### Document passage
Doctors who write medical marijuana recommendations rarely find themselves in trouble over the practice. Even in states whose leaders are hostile to their own medical weed programs, physicians tend to be off limits.
This all makes it more unusual that a Michigan internist has admitted to writing fraudulent cannabis recommendations as part of an illegal drug conspiracy. Dr. Gregory A. Kuldanek pleaded guilty to federal drug charges in October.
“My intention was not to profit from the sale of marijuana,” Kuldanek said during a plea hearing.
But prosecutors insist he was a key part of a drug ring in western Michigan that used patients to expand their sales operation. He wasn’t the ringleader, but he wrote the prescriptions that made the conspiracy work, prosecutors said.
Authorities say Betty Jenkins and her partner, Phillip Walsh, headed the operation. They were indicted in late October on charges of felony conspiracy to manufacture marijuana, and keeping a property involved in drug crimes.
The grand jury, which has overseen a year-long investigation, indicted two other people. That brought the total number of defendants to 10, prosecutors said.
Jenkins bought dozens of patients to Kuldanek
The conspiracy revolved around Kuldanek’s fake recommendations. Jenkins claimed to be a licensed caregiver while bringing the doctor dozens of patients in a scheme to sell them pot, authorities said.
Prosecutors allege Jenkins and Walsh were growing weed at several sites in Kent County, near Grand Rapids. Michigan medical marijuana law allows caregivers to serve up to five patients and grow up to 12 plants per person.
Under those restrictions, Jenkins would be allowed to grow no more than 60 plants. Prosecutors said Jenkins and Walsh planned to grow much more than that on their properties.
Jenkins “would have no reason for bringing Kuldanek the dozens and dozens of patient certifications she had asked him to sign over time,” prosecutors said.
Jenkins allegedly continued to recruit patients for the scheme even after she was arrested last year.
Police seized two mobile phones
During a traffic stop in July, police seized two cell phones from Jenkins. They obtained a warrant to search the phones and checked call records to determine whether there were other conspirators. That investigation was ongoing in late October.
Kuldanek admitted he wrote recommendations for about 60 patients, some of whom he met in groups at local restaurants. The doctor said he was central to the alleged conspiracy but only wanted to help patients.
“Without the clients, they would not be able to develop a network to grow marijuana,” Kuldanek said. “My intention was not to profit from the sale of marijuana.”
He agreed to forfeit his home, and the government has started proceedings to seize other properties connected to the alleged conspiracy. Kuldanek could be sentenced to as many as five years in federal prison, though he will likely receive a much more lenient punishment.

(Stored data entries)

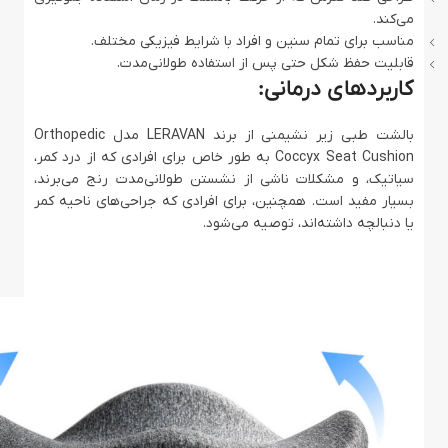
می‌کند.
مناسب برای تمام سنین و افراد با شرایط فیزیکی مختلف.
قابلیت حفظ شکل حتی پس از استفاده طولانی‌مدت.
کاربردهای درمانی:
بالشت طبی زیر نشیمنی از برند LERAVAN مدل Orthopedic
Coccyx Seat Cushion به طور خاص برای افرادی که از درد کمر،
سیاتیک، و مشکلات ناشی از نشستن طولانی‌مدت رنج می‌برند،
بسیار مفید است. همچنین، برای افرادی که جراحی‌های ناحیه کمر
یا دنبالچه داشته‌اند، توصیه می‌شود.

...

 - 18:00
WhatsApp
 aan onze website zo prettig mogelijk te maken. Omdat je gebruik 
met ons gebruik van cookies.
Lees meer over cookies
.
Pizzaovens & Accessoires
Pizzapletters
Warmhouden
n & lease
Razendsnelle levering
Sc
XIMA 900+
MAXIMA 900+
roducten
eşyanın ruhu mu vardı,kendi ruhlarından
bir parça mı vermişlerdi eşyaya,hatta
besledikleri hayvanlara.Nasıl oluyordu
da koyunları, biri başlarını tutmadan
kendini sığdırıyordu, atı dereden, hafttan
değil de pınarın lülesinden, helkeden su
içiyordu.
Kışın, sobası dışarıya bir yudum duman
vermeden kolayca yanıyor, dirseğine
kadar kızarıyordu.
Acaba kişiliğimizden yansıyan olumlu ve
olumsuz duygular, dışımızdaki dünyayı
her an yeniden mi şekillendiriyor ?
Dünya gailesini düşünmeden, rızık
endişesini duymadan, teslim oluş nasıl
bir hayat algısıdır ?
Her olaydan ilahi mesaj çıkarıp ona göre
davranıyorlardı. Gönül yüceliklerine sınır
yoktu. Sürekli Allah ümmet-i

### Work to complete
• A. Name every person identified by name in the article about the Michigan medical marijuana case.
• B. According to the article about the Michigan medical marijuana case, why is it unusual that a doctor admitted to writing fraudulent cannabis recommendations?
• C. Recast the paragraph beginning "During a traffic stop in July" from the article about the Michigan medical marijuana case as a short bulleted list that keeps its main facts.

### Answers for this exercise
• A. Gregory A. Kuldanek, Betty Jenkins, Phillip Walsh

• B. Doctors who write medical marijuana recommendations rarely get in trouble over the practice. Even in states whose leaders are hostile to their own medical marijuana programs, physicians tend to be off limits.

• C.
- Police seized two cell phones from Jenkins during a traffic stop in July.
- They obtained a warrant to search the phones and checked call records for other conspirators.
- That investigation was still ongoing in late October.